The structure, regarded as obsolete, might not be removed for years. But public officials say they are making progress.
Source of this article – Los Angeles Times, March 27, 2004.
Lynne Barnes | Times Staff Writer
Amid much fanfare, Interior Secretary Bruce Babbitt climbed behind the controls of a construction crane in 2000 and personally removed a 16,000-pound chunk of concrete from the face of Matilija Dam. It was the symbolic first step in razing the dam that has been blamed for the decline of the endangered southern steelhead trout and the depletion of sand at Ventura County beaches.
Babbitt vowed to make the dam’s removal a top priority. “I’m absolutely confident that in a number of years I’ll be back here as former secretary and a private citizen to celebrate this dam being gone,” he said at a news conference attended by numerous dignitaries at the time.
Four years later, Babbitt is no longer secretary and the 20-story-tall dam still stands in the Ventura County backcountry, filled nearly to the top with mud and silt — with no clear date set for its removal.
But officials said they were making progress. State and local officials recently agreed on a plan to dismantle the dam. And a spokesman for Sen. Barbara Boxer, long a proponent of the demolition project, said this week that she planned to seek funding for it in next year’s federal budget.
If approved, the federal government would pick up 65% of the cost, with local and state governments responsible for the remainder.
Though money is tight, “there are still certain projects that are worthy of this kind of funding,” said Boxer spokesman David Sandretti. “We’re talking about [wildlife] habitat and flood-control issues, which is a public-safety concern.”
If all goes well, officials agree that work could begin by 2006. Once demolition commences on what would be one of the largest dam removal projects in the country, it would take another two years to complete.
Asked if he was worried about the amount of time that has elapsed since the effort began, Jeff Pratt, director of the Ventura County Watershed Protection District, which owns the dam, laughed.

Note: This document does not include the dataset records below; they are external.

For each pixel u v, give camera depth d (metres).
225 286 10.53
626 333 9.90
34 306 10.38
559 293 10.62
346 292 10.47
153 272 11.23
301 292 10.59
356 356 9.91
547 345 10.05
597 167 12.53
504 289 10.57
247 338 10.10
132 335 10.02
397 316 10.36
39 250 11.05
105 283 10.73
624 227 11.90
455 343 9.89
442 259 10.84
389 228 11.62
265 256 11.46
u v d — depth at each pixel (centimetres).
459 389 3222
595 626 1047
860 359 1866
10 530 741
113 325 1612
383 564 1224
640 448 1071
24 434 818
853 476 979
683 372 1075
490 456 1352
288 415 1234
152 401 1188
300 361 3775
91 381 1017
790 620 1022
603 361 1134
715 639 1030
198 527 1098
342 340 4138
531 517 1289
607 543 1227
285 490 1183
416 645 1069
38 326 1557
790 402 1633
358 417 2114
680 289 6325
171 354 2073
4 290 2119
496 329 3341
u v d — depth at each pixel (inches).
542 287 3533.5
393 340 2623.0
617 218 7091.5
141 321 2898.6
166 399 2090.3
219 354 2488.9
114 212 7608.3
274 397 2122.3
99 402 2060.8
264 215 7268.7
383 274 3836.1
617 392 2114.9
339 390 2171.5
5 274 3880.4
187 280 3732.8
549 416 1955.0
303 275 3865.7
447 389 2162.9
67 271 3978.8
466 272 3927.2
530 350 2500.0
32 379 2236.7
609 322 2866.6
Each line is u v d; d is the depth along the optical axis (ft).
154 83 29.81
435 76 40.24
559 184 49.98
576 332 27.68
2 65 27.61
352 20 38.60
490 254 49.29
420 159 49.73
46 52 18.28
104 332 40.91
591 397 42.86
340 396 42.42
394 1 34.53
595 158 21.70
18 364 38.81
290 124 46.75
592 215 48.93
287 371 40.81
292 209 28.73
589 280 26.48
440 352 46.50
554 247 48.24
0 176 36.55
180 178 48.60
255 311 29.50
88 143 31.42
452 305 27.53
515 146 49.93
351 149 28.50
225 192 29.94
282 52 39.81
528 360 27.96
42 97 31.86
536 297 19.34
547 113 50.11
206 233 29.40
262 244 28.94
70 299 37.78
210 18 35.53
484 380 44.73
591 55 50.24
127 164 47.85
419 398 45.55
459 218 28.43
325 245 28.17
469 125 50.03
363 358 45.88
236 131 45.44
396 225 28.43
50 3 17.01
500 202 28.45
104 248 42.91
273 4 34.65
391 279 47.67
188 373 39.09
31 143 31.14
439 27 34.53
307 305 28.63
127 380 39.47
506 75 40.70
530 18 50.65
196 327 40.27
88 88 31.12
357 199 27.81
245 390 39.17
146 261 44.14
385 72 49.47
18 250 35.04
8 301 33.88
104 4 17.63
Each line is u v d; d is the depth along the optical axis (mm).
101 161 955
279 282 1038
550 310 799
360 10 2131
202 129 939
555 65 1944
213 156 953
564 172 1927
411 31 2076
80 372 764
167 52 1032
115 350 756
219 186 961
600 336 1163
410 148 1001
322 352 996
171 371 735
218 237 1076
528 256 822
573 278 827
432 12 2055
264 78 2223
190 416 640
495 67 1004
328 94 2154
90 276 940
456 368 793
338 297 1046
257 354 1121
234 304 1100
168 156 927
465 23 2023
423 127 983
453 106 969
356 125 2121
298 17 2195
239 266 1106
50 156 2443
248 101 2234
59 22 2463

“Heck, no,” he said. “We’re moving at light speed. Remember, we’re dealing with the Army Corps of Engineers and federal funding.”
The Army Corps, which would oversee the project, is working on a feasibility study that must be completed by the end of the year before the project can be authorized, Pratt said.
Critics say the 145-foot dam, built in 1947 for flood control, has outlived its usefulness. It was designed to hold 5,000 acre-feet of water, but the buildup of silt and mud behind the dam has reduced its storage capacity to 400 acre-feet. The silt also blocks migration of endangered southern steelhead trout and prevents sand from washing downstream to replenish Ventura County beaches.
As the reservoir created by the dam has filled with silt, the number of steelhead in the Ventura River has dwindled to several hundred, Pratt said. “There’s supposed to be 5,000 to 7,000.”
Even so, lawmakers aren’t worried about the pace of the project.
“There’s a lot of things you have to get worked out,” said Ventura County Supervisor Steve Bennett, whose district includes Matilija. “We have tons of design work that needs to be done and permits that have to be coordinated.”
A spokesman for Rep. Elton Gallegly, another longtime proponent of dumping the dam, also looked at the big picture.
“The dam was built with the idea that it was going to solve problems,” Tom Pfeifer said. “Well, it’s caused problems. If you take it down, you want to make sure it’s not going to cause more problems.”